Pull every line containing "your" from the data.

(Source texts of formatted documents)
□ □ □

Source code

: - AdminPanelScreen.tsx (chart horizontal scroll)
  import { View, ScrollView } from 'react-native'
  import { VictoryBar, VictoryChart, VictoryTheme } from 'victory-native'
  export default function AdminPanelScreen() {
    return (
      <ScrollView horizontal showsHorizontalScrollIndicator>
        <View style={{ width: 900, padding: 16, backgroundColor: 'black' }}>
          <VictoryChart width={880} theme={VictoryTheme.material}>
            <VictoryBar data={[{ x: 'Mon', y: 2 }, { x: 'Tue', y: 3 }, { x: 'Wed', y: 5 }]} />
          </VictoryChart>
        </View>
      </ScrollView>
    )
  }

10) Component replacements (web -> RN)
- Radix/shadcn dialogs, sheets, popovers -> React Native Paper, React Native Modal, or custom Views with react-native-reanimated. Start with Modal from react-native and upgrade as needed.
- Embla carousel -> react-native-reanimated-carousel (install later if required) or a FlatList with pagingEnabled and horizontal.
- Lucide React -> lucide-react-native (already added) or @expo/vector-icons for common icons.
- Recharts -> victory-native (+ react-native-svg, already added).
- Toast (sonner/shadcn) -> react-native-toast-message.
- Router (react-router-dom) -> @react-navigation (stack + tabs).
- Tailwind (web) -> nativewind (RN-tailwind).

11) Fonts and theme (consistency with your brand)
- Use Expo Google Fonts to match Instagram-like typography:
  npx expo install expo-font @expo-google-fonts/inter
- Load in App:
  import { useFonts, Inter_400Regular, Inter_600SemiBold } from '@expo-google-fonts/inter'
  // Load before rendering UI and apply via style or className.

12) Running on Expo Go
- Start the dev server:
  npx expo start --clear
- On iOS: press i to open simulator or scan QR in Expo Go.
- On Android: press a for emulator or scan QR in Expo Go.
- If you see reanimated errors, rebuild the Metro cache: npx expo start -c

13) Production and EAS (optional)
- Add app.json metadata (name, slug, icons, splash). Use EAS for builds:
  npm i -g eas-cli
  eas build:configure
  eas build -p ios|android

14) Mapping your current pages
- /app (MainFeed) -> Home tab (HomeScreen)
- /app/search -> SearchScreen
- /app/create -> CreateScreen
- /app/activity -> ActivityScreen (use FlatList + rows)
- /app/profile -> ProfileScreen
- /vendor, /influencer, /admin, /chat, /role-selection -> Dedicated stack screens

□ □ □

= Exercise result =
11) Fonts and theme (consistency with your brand)
14) Mapping your current pages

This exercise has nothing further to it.